From 60c62f8f84274d80d0d83718b3e6026afa88a191 Mon Sep 17 00:00:00 2001
From: Quentin Fuxa <quentin.fuxa@gmail.com>
Date: Tue, 25 Nov 2025 23:31:46 +0100
Subject: [PATCH] troubleshooting #271 #276 #284 #286

---
 README.md               |   6 ++-
 docs/troubleshooting.md | 113 ++++++++++++++++++++++++++++++++++++++++
 2 files changed, 117 insertions(+), 2 deletions(-)
 create mode 100644 docs/troubleshooting.md
diff --git a/README.md b/README.md
index b867199..9ae9f08 100644
--- a/README.md
+++ b/README.md
@@ -51,9 +51,11 @@ pip install whisperlivekit
 2. **Open your browser** and navigate to `http://localhost:8000`. Start speaking and watch your words appear in real-time!
 
 
-> - See [tokenizer.py](https://github.com/QuentinFuxa/WhisperLiveKit/blob/main/whisperlivekit/simul_whisper/whisper/tokenizer.py) for the list of all available languages.

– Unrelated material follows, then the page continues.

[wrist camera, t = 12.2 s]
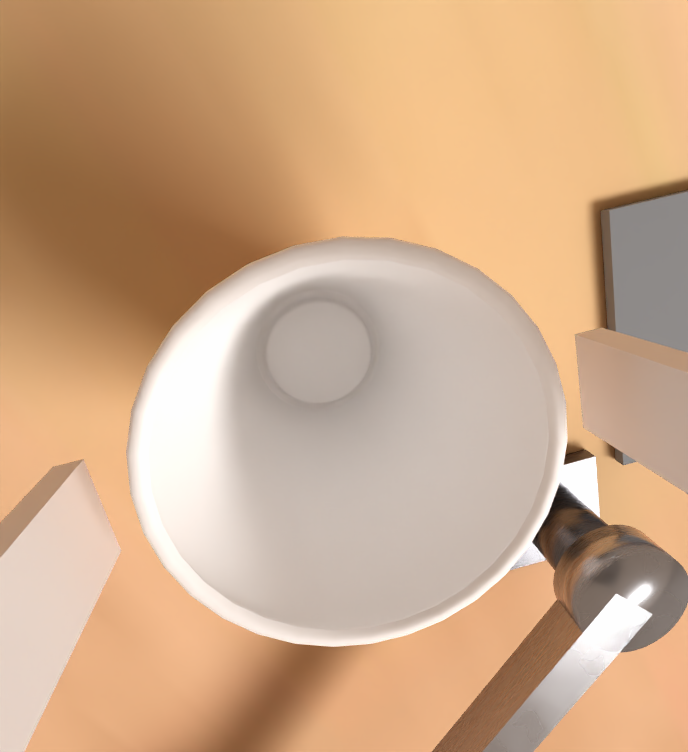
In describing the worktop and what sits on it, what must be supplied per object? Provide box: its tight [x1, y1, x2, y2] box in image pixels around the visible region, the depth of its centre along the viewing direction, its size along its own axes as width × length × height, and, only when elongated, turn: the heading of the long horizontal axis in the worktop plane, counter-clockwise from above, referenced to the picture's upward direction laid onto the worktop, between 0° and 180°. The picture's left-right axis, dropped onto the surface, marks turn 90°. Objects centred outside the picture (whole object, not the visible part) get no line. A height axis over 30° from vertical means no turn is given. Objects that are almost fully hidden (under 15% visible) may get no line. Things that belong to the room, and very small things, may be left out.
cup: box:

-> - For HTTPS requirements, see the **Parameters** section for SSL configuration options.
+> - See [here](https://github.com/QuentinFuxa/WhisperLiveKit/blob/main/whisperlivekit/simul_whisper/whisper/tokenizer.py) for the list of all available languages.

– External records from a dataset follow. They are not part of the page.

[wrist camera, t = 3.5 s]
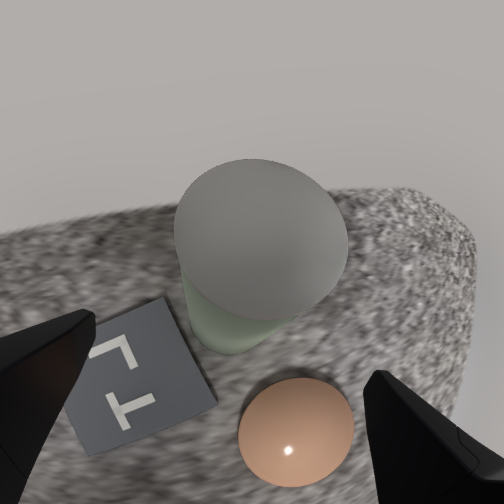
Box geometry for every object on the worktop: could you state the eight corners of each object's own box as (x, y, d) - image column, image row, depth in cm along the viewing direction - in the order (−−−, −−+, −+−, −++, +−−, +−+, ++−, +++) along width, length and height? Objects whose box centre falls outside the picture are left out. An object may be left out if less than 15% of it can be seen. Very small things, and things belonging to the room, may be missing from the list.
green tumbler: (211, 369, 18) (226, 352, 7) (175, 296, 20) (148, 189, 9) (283, 332, 20) (377, 266, 9) (245, 265, 21) (290, 145, 11)
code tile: (89, 455, 14) (87, 456, 13) (44, 349, 16) (41, 349, 16) (218, 404, 17) (218, 404, 17) (163, 297, 19) (163, 296, 19)
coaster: (274, 503, 14) (276, 505, 14) (215, 414, 17) (215, 415, 16) (367, 442, 17) (371, 443, 16) (317, 356, 19) (320, 355, 19)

+> - Check the [troubleshooting guide](docs/troubleshooting.md) for step-by-step fixes collected from recent GPU setup/env issues.
 > - The CLI entry point is exposed as both `wlk` and `whisperlivekit-server`; they are equivalent.
+> - For HTTPS requirements, see the **Parameters** section for SSL configuration options.
+
 
 #### Use it to capture audio from web pages.
 
diff --git a/docs/troubleshooting.md b/docs/troubleshooting.md
new file mode 100644
index 0000000..2581a41
--- /dev/null
+++ b/docs/troubleshooting.md
@@ -0,0 +1,113 @@
+# Troubleshooting
+
+
+## GPU drivers & cuDNN visibility
+
+### Linux error: `Unable to load libcudnn_ops.so* / cudnnCreateTensorDescriptor`
+> Reported in issue #271 (Arch/CachyOS)
+
+`faster-whisper` (used for the SimulStreaming encoder) dynamically loads cuDNN.  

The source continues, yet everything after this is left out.